Stored data entries:

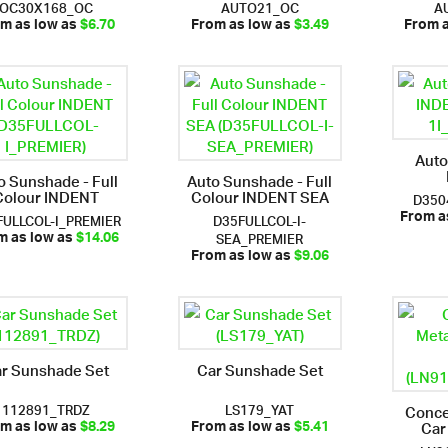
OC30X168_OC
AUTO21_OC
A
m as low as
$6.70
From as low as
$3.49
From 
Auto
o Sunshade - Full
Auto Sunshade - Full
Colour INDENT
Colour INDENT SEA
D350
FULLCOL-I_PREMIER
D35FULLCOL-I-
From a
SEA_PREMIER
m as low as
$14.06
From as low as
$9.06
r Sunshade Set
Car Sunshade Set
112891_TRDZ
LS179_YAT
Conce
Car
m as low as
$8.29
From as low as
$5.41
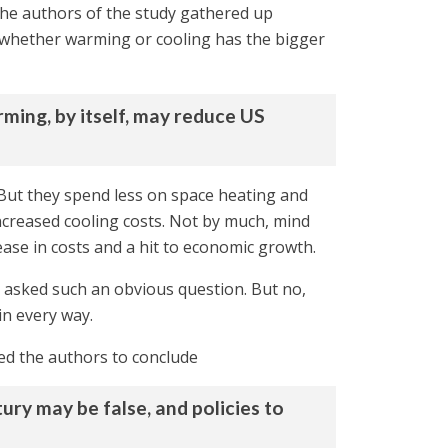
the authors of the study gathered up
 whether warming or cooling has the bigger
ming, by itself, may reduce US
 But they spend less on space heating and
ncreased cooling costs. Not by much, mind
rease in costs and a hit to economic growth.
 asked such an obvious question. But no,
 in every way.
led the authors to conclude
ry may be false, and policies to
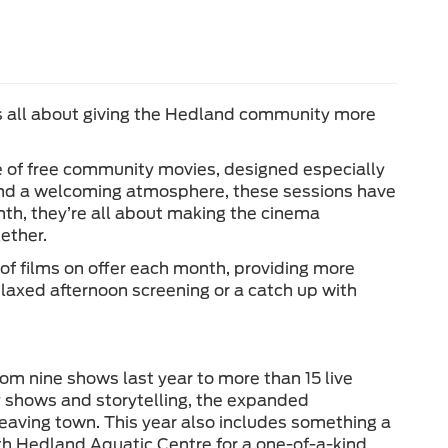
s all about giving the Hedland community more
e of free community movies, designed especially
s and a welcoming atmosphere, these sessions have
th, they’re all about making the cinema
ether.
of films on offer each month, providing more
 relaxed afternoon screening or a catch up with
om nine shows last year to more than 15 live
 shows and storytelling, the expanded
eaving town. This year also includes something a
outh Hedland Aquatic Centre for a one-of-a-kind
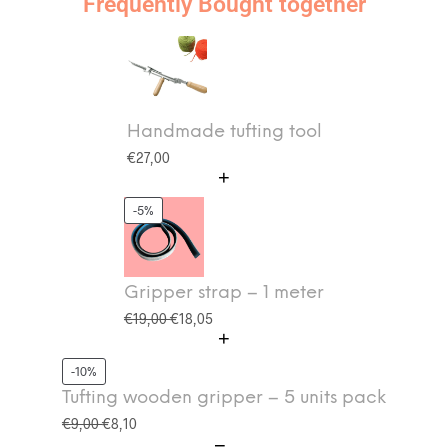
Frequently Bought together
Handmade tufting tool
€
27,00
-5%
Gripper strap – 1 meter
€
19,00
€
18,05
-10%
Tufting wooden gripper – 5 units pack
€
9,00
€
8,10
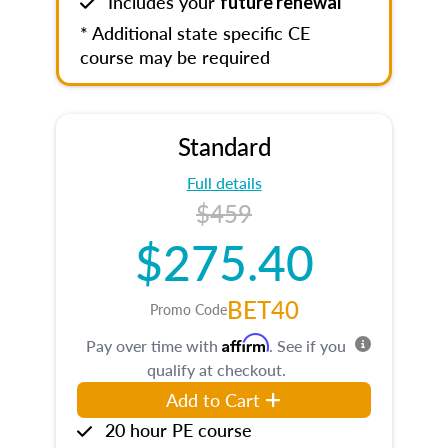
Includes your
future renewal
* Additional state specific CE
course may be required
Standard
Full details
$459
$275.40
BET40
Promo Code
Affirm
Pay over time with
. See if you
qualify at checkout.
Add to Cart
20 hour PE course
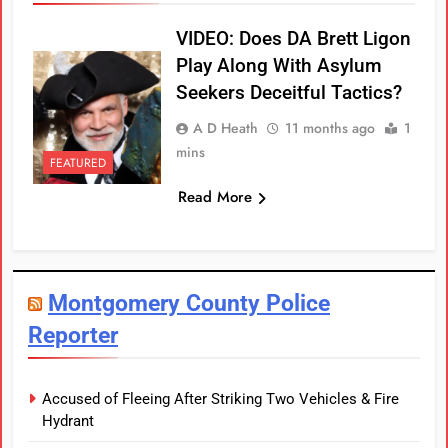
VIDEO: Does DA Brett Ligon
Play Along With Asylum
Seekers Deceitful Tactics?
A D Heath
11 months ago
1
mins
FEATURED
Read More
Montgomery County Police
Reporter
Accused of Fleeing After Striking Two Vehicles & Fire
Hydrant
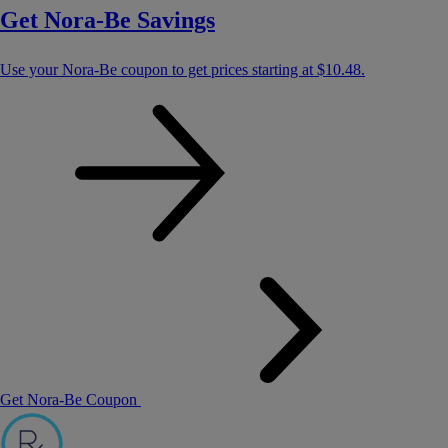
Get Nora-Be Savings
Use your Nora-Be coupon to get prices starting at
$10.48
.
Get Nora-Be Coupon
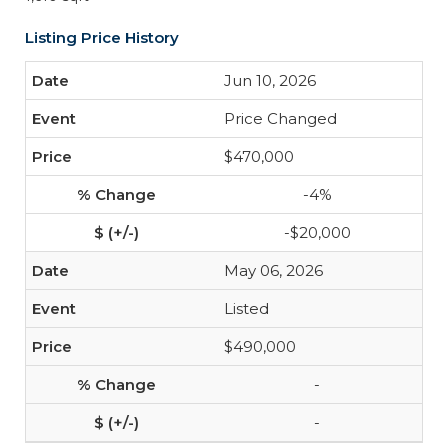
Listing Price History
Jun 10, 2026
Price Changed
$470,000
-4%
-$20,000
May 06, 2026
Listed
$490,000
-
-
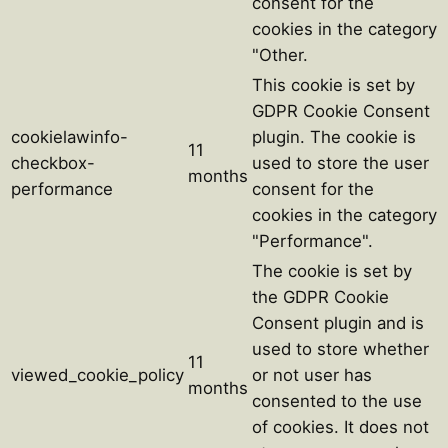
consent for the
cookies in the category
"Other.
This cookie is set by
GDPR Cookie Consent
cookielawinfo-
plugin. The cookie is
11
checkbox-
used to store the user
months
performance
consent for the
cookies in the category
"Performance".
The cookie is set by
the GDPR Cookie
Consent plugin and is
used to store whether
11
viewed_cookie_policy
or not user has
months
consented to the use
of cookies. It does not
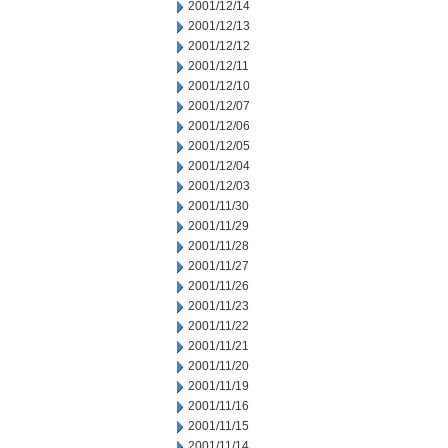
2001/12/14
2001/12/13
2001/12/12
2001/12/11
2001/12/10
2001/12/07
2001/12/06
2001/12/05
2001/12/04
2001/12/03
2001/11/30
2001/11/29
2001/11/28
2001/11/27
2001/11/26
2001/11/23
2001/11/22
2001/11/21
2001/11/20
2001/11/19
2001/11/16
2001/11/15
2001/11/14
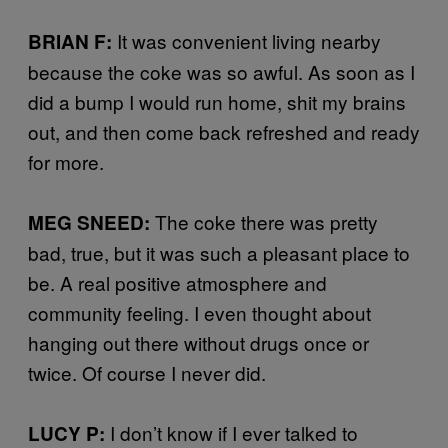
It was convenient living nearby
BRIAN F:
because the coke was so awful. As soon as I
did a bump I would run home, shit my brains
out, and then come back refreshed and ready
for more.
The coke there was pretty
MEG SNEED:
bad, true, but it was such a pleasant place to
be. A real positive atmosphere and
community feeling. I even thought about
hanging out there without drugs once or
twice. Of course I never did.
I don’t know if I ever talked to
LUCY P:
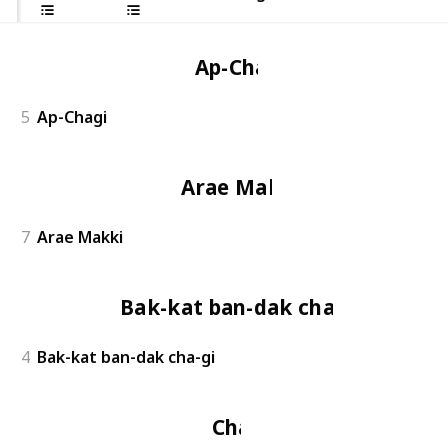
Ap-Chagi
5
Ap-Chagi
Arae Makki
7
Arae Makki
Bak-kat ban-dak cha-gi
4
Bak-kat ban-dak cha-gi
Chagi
--
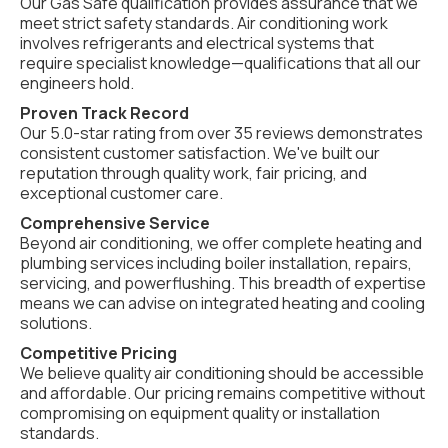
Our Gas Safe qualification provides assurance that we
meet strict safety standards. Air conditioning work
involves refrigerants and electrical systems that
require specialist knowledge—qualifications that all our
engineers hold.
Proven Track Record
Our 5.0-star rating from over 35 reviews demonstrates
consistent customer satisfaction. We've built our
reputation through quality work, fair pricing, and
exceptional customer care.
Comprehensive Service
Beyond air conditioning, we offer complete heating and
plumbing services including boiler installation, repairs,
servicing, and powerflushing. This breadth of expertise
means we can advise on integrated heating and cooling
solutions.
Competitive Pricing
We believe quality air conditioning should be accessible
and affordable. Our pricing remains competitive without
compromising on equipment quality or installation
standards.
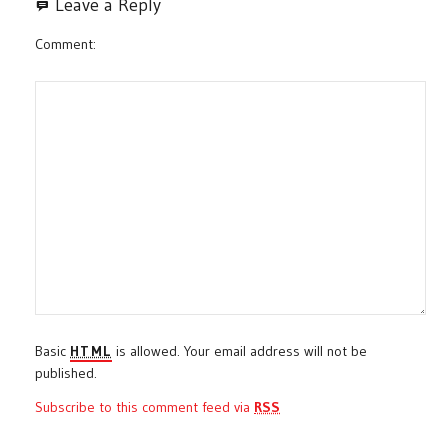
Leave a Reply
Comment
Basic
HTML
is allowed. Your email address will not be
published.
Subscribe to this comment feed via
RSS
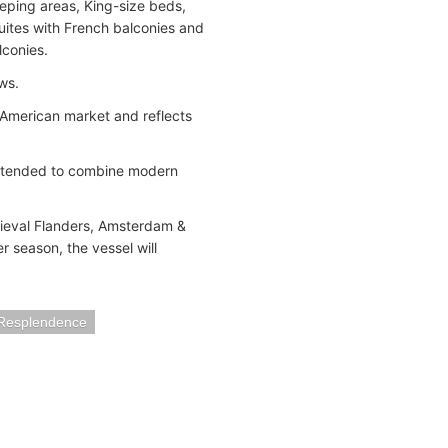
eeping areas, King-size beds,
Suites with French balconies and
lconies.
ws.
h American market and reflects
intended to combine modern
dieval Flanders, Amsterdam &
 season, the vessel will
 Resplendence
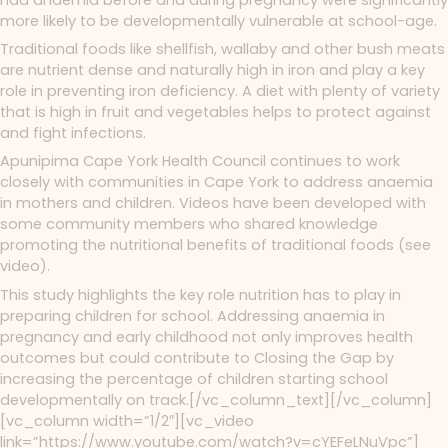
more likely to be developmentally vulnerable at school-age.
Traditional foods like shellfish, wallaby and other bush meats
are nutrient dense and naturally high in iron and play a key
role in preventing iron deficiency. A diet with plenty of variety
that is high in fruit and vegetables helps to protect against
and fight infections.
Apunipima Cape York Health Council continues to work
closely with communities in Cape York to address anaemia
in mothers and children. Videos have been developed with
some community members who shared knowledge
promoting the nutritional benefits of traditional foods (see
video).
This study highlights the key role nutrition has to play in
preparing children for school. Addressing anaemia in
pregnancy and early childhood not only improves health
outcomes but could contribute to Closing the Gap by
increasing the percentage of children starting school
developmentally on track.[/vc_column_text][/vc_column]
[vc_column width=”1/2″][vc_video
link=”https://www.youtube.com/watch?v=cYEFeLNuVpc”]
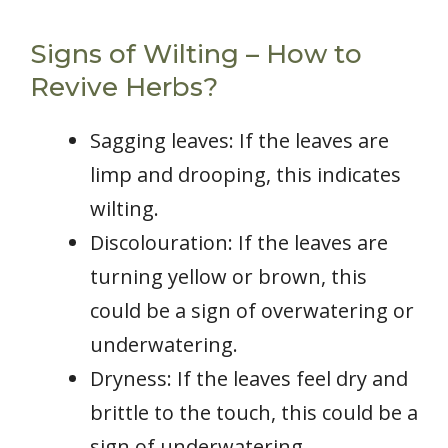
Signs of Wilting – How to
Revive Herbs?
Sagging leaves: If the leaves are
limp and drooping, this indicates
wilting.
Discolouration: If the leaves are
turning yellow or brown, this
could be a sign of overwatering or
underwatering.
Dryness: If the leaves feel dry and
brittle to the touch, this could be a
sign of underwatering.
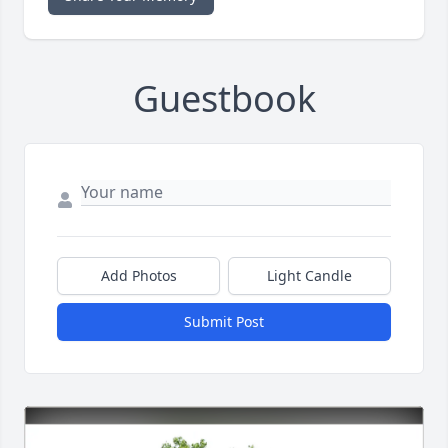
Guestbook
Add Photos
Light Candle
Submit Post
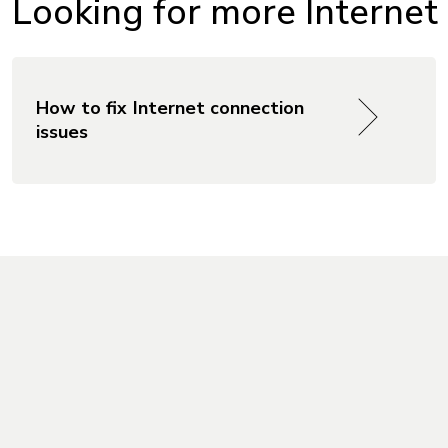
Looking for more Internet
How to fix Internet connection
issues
==
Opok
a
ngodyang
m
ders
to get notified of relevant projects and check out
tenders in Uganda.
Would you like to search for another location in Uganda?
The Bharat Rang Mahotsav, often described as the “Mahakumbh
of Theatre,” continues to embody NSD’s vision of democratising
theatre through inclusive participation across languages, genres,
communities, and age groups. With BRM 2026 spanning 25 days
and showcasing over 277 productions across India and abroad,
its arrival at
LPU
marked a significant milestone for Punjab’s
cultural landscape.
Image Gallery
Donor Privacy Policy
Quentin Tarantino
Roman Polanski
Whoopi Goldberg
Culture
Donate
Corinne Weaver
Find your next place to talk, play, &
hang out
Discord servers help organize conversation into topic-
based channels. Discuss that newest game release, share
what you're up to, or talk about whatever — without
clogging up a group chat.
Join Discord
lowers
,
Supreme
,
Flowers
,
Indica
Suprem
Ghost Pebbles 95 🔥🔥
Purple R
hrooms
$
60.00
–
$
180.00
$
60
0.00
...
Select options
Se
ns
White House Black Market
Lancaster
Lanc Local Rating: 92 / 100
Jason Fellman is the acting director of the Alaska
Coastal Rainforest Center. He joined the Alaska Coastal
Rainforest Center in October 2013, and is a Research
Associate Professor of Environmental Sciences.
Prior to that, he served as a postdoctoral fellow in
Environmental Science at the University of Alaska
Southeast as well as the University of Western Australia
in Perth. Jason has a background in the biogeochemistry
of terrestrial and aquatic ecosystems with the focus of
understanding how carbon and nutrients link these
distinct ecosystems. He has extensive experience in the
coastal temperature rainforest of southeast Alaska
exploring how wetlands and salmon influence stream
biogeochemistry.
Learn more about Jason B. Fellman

EXERCISE DIRECTIONS:
Tally the lines of the data that include the word "starting". Reply with the number only.

ANSWER BOX:
2